Thursday, February 22, 2024

Afghanistan’s Collapse blamed on US ‘Deep State’: Amrullah Saleh

Immigration News

Fidel Rahmati
Fidel Rahmati
Fidai Rahmati is the editor and content writer for Khaama Press. You may follow him at Twitter @FidelRahmati

Amrullah Saleh, former Vice President of Afghanistan, revealed information in an interview with the Russian newspaper “Nizavisimaya” published on Monday, January 22nd, regarding the views of American officials on Afghanistan and the meetings they had with senior American officials before the collapse of the Ghani government.

Amrullah Saleh stated that the republican system in Afghanistan did not collapse overnight but rather began to unravel in the spring of 2011, following the death of Osama bin Laden, the leader of Al-Qaeda in Pakistan.

This gradual process was initiated through an agreement between the United States and the Taliban in February 2020 in Doha, lasting for ten years.

Mr. Saleh believes that Russia’s annexation of Crimea in Ukraine had a significant impact on American policy in Afghanistan. After this event, American meetings with the Taliban accelerated, ultimately leading to the Taliban’s rise to power in 2021, as sustaining the Afghan government required substantial resources.

Saleh is of the opinion that, similar to the Cold War era, Islamist extremist forces are more advantageous for the United States in the region compared to democratic and pluralistic forces.

The former Deputy Head of the Afghan Presidency provided details about meetings he, Ashraf Ghani, and Abdullah Abdullah had with the President, Defense Minister, and the Director of U.S. Intelligence two months before the fall of the republic in June 2021.

Saleh mentioned that before meeting with Joe Biden on June 23, 2021, during a dinner with American generals, ambassadors, and influential figures, General David Petraeus, the former CIA chief, told Ashraf Ghani that American political and military forces were planning to “deal with criminals in your country and financially support them. If you dare to act in such circumstances, I congratulate you, but our actions will resemble those of criminals.”

He said that the next day during his meeting with President Biden, he asked three critical questions: “Is the Doha negotiation process between the U.S. and the Taliban a peace process or preparation for a regime change in Afghanistan?

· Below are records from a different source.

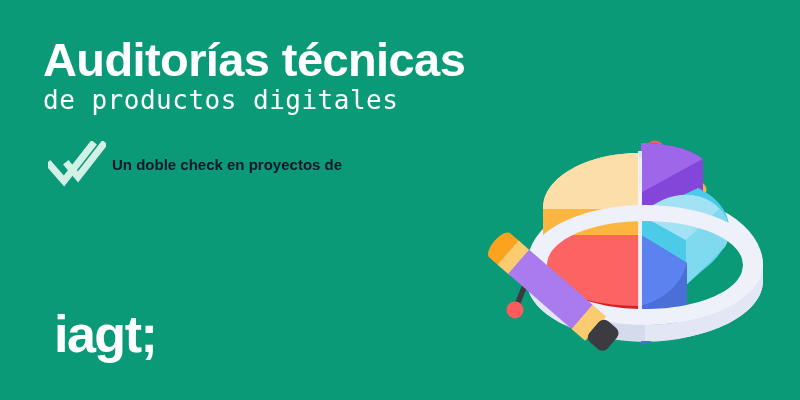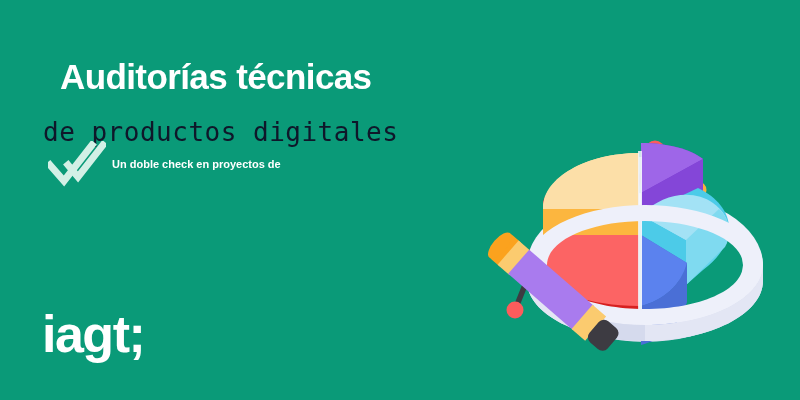--- a/index.html
+++ b/index.html
@@ -20,64 +20,64 @@
   
   .text-col {
     position: absolute;
     left: 43px;
     top: 38px;
     width: 420px;
   }
   .headline {
     font-family: "Liberation Sans", sans-serif;
     font-weight: bold;
-    font-size: 35px;
+    font-size: 47px;
     line-height: 44px;
     letter-spacing: -0.6px;
     color: #ffffff;
-    margin: 17px;
+    margin: 0;
     white-space: nowrap;
   }
   .subhead {
     font-family: "DejaVu Sans Mono", "Liberation Mono", monospace;
     font-weight: normal;
     font-size: 26px;
     line-height: 32px;
     letter-spacing: 0.5px;
-    color: #0f172a;
+    color: #ffffff;
     margin: 2px 0 0 0;
     white-space: nowrap;
   }
 
   .tagline-row {
     position: absolute;
     left: 48px;
     top: 141px;
     display: flex;
     align-items: center;
   }
   .check-icon {
     width: 58px;
     height: 46px;
     flex: 0 0 auto;
     margin-right: 6px;
   }
   .tagline {
     font-family: "Liberation Sans", sans-serif;
     font-weight: bold;
-    font-size: 11px;
+    font-size: 15px;
     line-height: 21px;
-    color: #ffffff;
+    color: #0f172a;
     white-space: nowrap;
   }
 
   
   .logo {
     position: absolute;
-    left: 42px;
+    left: 54px;
     top: 306px;
     font-family: "Liberation Sans", sans-serif;
     font-weight: bold;
     font-size: 52px;
     line-height: 56px;
     letter-spacing: -1.5px;
     color: #ffffff;
   }
 
   

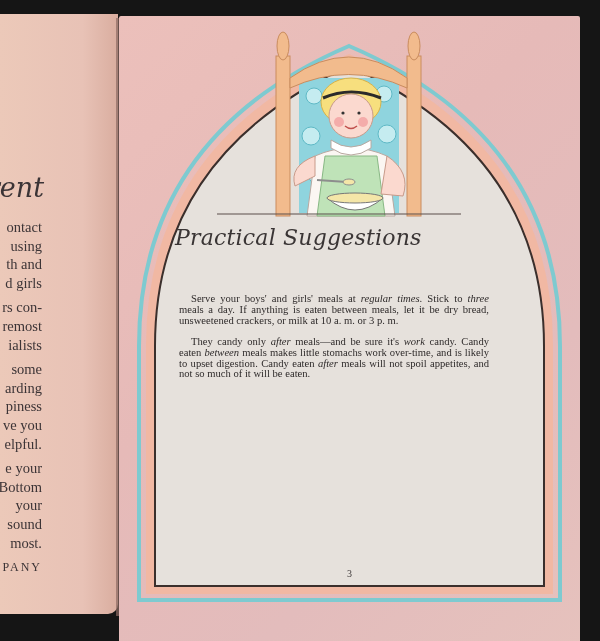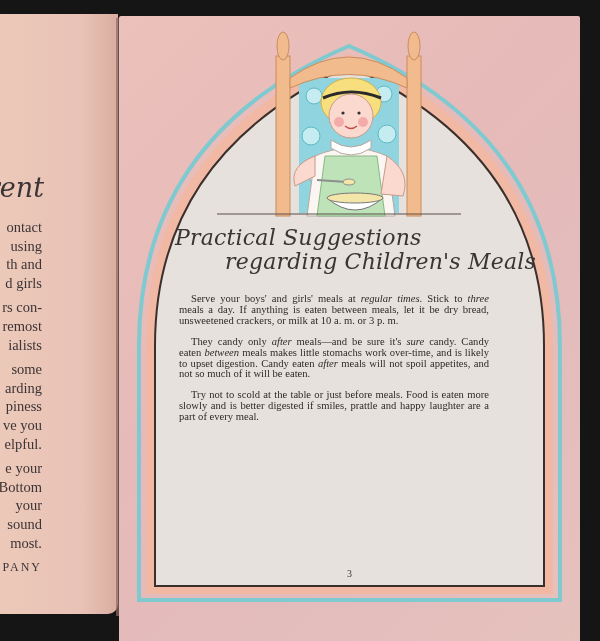--- a/index.html
+++ b/index.html
@@ -198,24 +198,22 @@
       <ellipse cx="230" cy="166" rx="6" ry="3" fill="#f4e6a8" stroke="#8d8d8d"></ellipse>
 
       <path d="M 208 182 Q 236 206 264 182 Z" fill="#ffffff" stroke="#777"></path>
       <ellipse cx="236" cy="182" rx="28" ry="5" fill="#f4e6a8" stroke="#777"></ellipse>
 
       <line x1="98" y1="198" x2="342" y2="198" stroke="#5a4e4a" stroke-width="1.2"></line>
     </svg>
 
     <div class="title">
       <span class="l1">Practical Suggestions</span>
-      <span class="l2">regarding Children's Meals</span>
     </div>
 
     <div class="body-text" id="body-text">
         <p><span>Serve your boys' and girls' meals at </span><em>regular times</em><span>. Stick to </span><em>three</em><span> meals a day. If anything is eaten between meals, let it be dry bread, unsweetened crackers, or milk at 10 a. m. or 3 p. m.</span></p>
-        <p><span>They candy only </span><em>after</em><span> meals—and be sure it's </span><em>sure</em><span> candy. Candy eaten </span><em>between</em><span> meals makes little stomachs work over-time, and is likely to upset digestion. Candy eaten </span><em>after</em><span> meals will not spoil appetites, and not so much of it will be eaten.</span></p>
-        <p><span>Try not to scold at the table or just before meals. Food is eaten more slowly and is better digested if smiles, prattle and happy laughter are a part of every meal.</span></p>
+        <p><span>They candy only </span><em>after</em><span> meals—and be sure it's </span><em>work</em><span> candy. Candy eaten </span><em>between</em><span> meals makes little stomachs work over-time, and is likely to upset digestion. Candy eaten </span><em>after</em><span> meals will not spoil appetites, and not so much of it will be eaten.</span></p>
       </div>
 
     <div class="page-number">3</div>
   </div>
 </div>
 
 </body></html>

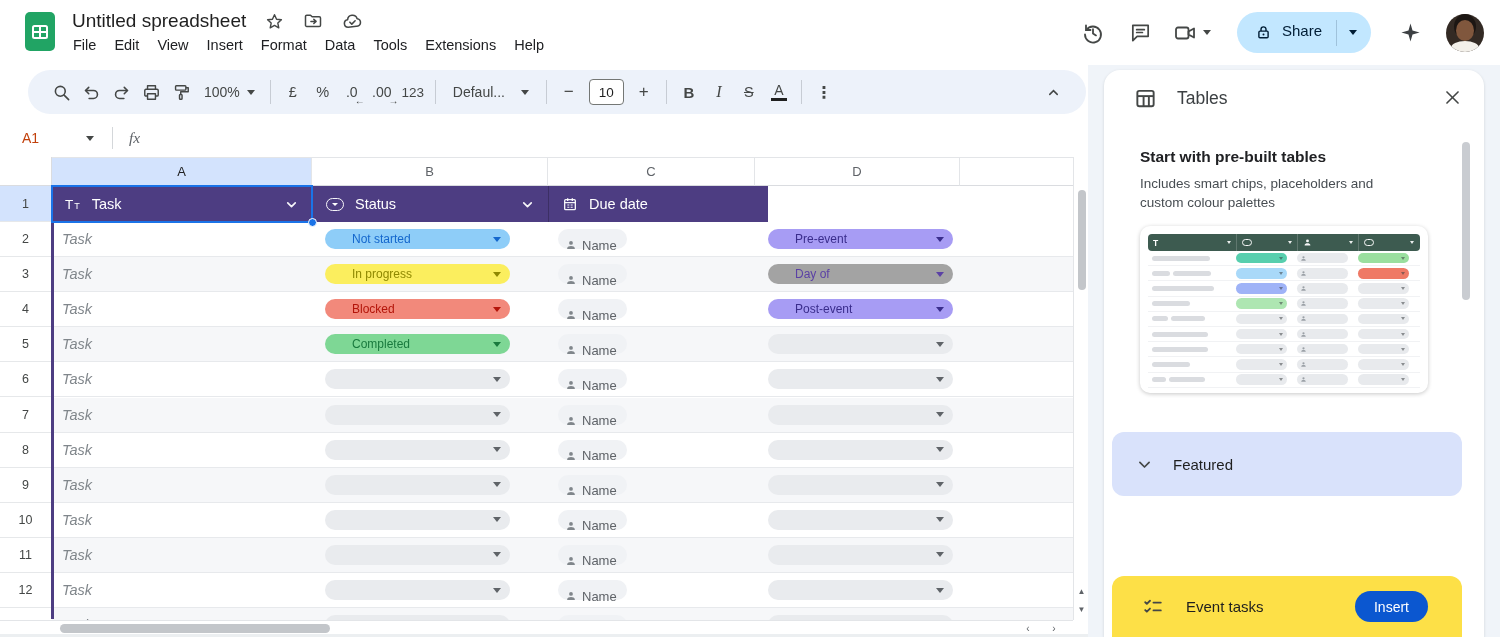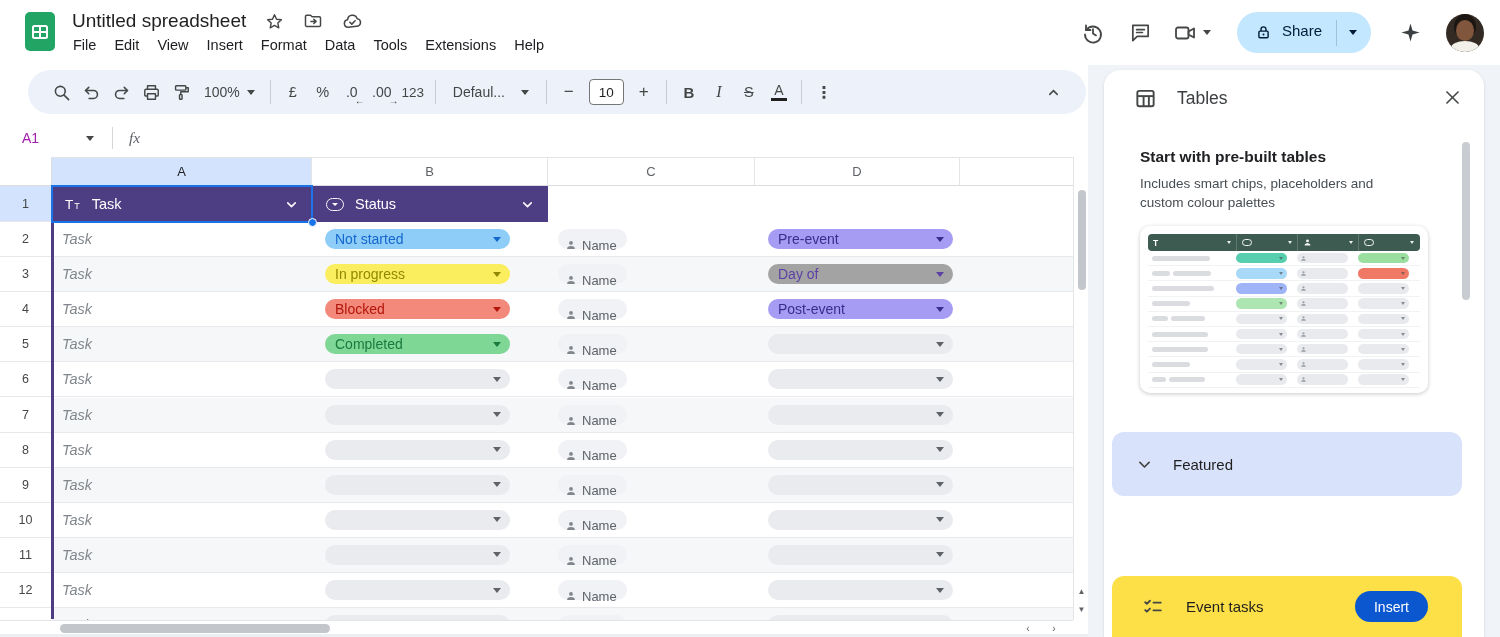--- a/index.html
+++ b/index.html
@@ -41,21 +41,21 @@
   #bold-btn { font-weight:700; font-size:15px; }
   #italic-btn { font-style:italic; font-family:"Liberation Serif","DejaVu Serif",serif; font-size:16px; }
   #strike-btn span { text-decoration:line-through; font-size:14.5px; }
   #color-btn { flex-direction:column; gap:1px; }
   #color-btn .a-label { font-size:14px; line-height:14px; }
   #color-btn .color-bar { width:16px; height:3.5px; background:#1f1f1f; }
   #collapse-btn { margin-left:auto; }
 
   
   #formula-bar { position:absolute; left:0; top:119px; width:1088px; height:38px; background:#fff; display:flex; align-items:center; }
-  #name-box { width:86px; padding-left:22px; font-size:14px; color:#a21caf; cursor:pointer; }
+  #name-box { width:86px; padding-left:22px; font-size:14px; color:#c2410c; cursor:pointer; }
   #name-caret { margin-left:0; }
   #fb-divider { width:1px; height:22px; background:#d4d7da; margin:0 16px 0 18px; }
   #fx-label { font-style:italic; font-family:"Liberation Serif","DejaVu Serif",serif; font-size:15.5px; color:#5f6368; }
 
   
   #grid-area { position:absolute; left:0; top:157px; width:1073px; height:463px; overflow:hidden; background:#fff; }
   .colhdr { position:absolute; top:0; height:29px; background:#fff; border-right:1px solid #e3e5e8; border-bottom:1px solid #dadce0; border-top:1px solid #e3e5e8; display:flex; align-items:center; justify-content:center; font-size:13px; color:#5f6368; cursor:pointer; }
   .colhdr.selected { background:#d3e3fd; color:#1f1f1f; }
   #corner-box { position:absolute; left:0; top:0; width:52px; height:29px; background:#fff; border-right:1px solid #dadce0; border-bottom:1px solid #dadce0; cursor:pointer; }
   .rowhdr { position:absolute; left:0; width:52px; background:#fff; border-right:1px solid #dadce0; border-bottom:1px solid #e6e8ea; display:flex; align-items:center; justify-content:center; font-size:12.5px; color:#444746; cursor:pointer; }
@@ -68,21 +68,21 @@
   .thcell .th-chev { margin-left:auto; }
   .tt-icon { font-size:13.5px; font-weight:500; color:#fff; letter-spacing:1px; }
   .tt-icon i { font-style:normal; font-size:9px; }
   .oval-icon { width:18px; height:13px; border:1.6px solid rgba(255,255,255,.95); border-radius:7px; display:flex; align-items:center; justify-content:center; }
   .oval-icon i { width:0; height:0; border-left:3px solid transparent; border-right:3px solid transparent; border-top:3.5px solid #fff; }
 
   .datarow { position:absolute; left:52px; width:1021px; background:#fff; border-bottom:1px solid #e7e9ec; cursor:cell; }
   .datarow.banded { background:#f6f7f9; }
   .task-label { position:absolute; left:10px; top:50%; transform:translateY(-50%); font-style:italic; font-size:14.5px; color:#80868b; }
   .chip { position:absolute; top:50%; transform:translateY(-50%); height:20px; border-radius:10px; display:flex; align-items:center; padding:0 9px 0 10px; cursor:pointer; }
-  .chip .chip-label { font-size:14px; font-weight:500; flex:1; white-space:nowrap; overflow:hidden; }
+  .chip .chip-label { font-size:12px; font-weight:500; flex:1; white-space:nowrap; overflow:hidden;margin-left:17px; }
   .chip .chip-caret { width:0; height:0; border-left:4.5px solid transparent; border-right:4.5px solid transparent; border-top:5.5px solid currentColor; margin-left:6px; }
   .name-chip { position:absolute; top:50%; transform:translateY(-50%); height:20px; border-radius:10px; background:#f0f2f5; display:flex; align-items:center; gap:5px; padding:12px 10px 0 7px; color:#5f6368; cursor:pointer; }
   .name-chip span { font-size:13px; }
 
   #table-left-border { position:absolute; left:51px; top:29px; width:2.5px; height:433px; background:#4d3d82; }
   #selection-box { position:absolute; left:51px; top:28px; width:262px; height:38px; border:2px solid #1a73e8; pointer-events:none; }
   #fill-handle { position:absolute; left:308px; top:61px; width:9px; height:9px; border-radius:50%; background:#1a73e8; border:1.5px solid #fff; cursor:crosshair; }
 
   
   #vscroll { position:absolute; left:1073px; top:157px; width:15px; height:463px; background:#fff; border-left:1px solid #e3e5e8; }
@@ -330,20 +330,28 @@
       </div>
       <div class="thcell" style="width:236px;background:#4d3d82">
         <span class="oval-icon">
           <i></i>
         </span>
         <span class="th-label">Status</span>
         <svg class="th-chev" width="15" height="15" viewBox="0 0 24 24" fill="none" stroke="rgba(255,255,255,.95)" stroke-width="2.6" stroke-linecap="round" stroke-linejoin="round">
           <path d="M6 9.5l6 6 6-6"></path>
         </svg>
       </div>
+      <div class="thcell" style="width:220px;background:#4d3d82">
+        <svg width="16" height="16" viewBox="0 0 24 24" fill="none" stroke="rgba(255,255,255,.95)" stroke-width="2">
+          <rect x="4" y="5.5" width="16" height="15" rx="1.5"></rect>
+          <path d="M4 10h16M8.5 3.5v4M15.5 3.5v4"></path>
+          <path d="M8 13.5h3M13 13.5h3M8 17h3M13 17h3" stroke-width="1.6"></path>
+        </svg>
+        <span class="th-label">Due date</span>
+      </div>
     </div>
   <div id="data-rows">
       <div class="datarow" style="top:65px;height:35.1px">
         <span class="task-label">Task</span>
         <div class="chip" style="left:273px;width:185px;background:#8ecdf8;color:#1467cd">
           <span class="chip-label">Not started</span>
           <span class="chip-caret"></span>
         </div>
         <div class="name-chip" style="left:506px">
           <svg width="12" height="12" viewBox="0 0 24 24" fill="#80868b">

Will your logistical, financial, and military support continue after the withdrawal of American forces from Afghanistan?

If the Taliban besieges Kabul, do you have a backup plan in emergency conditions, and how can we prevent the collapse of the republic?”

According to Saleh, Biden had said that these fundamental questions should be answered by General Lloyd Austin, the U.S. Secretary of Defense.

He stated that during the meeting with the U.S. Secretary of Defense, Austin also evaded giving a clear answer. Lloyd Austin mentioned that the U.S. would continue its military assistance after leaving Afghanistan and conduct airstrikes if Kabul were besieged by the Taliban. Details of this assistance will be clarified later in Kabul.

Amrullah Saleh said that he, along with Ashraf Ghani and Abdullah Abdullah, met with William Burns, the head of the U.S. Intelligence Agency. Burns assured that the U.S. would maintain its reputation and credibility as a reliable partner and would stop the Taliban militarily if they besieged Kabul.

However, he also emphasized to these three Afghan officials that the next Afghan government must be established through a peace agreement with the Taliban, as the U.S. would oppose any other option.

Mr. Saleh told the Russian newspaper that at the end of this trip, they did not receive any specific answers to their questions from the Americans, and in practice, no military support or airstrikes were carried out.

During the Munich Security Conference in 2020, Mr. Saleh revealed a meeting involving President Ghani, Mike Pompeo, Heiko Maas, and Jens Stoltenberg. Pompeo directly requested Ghani’s support for the Doha agreement with the Taliban, a request that Ghani declined. Saleh believes that the Afghan government’s biggest mistake was trusting the United States and not prioritizing the peace process, leading to the exploitation of government weaknesses and a lack of regional allies.

Saleh pointed out that the collapse of the Afghan republican system wasn’t driven by either the Republican or Democratic parties but rather by undisclosed power entities within the U.S., often referred to as the “deep state.” He emphasized that the betrayal of Afghanistan is attributed to this deep state, composed of influential individuals shaping the country’s strategies. They decided that Afghanistan was no longer worth the previous support, regardless of the consequences.”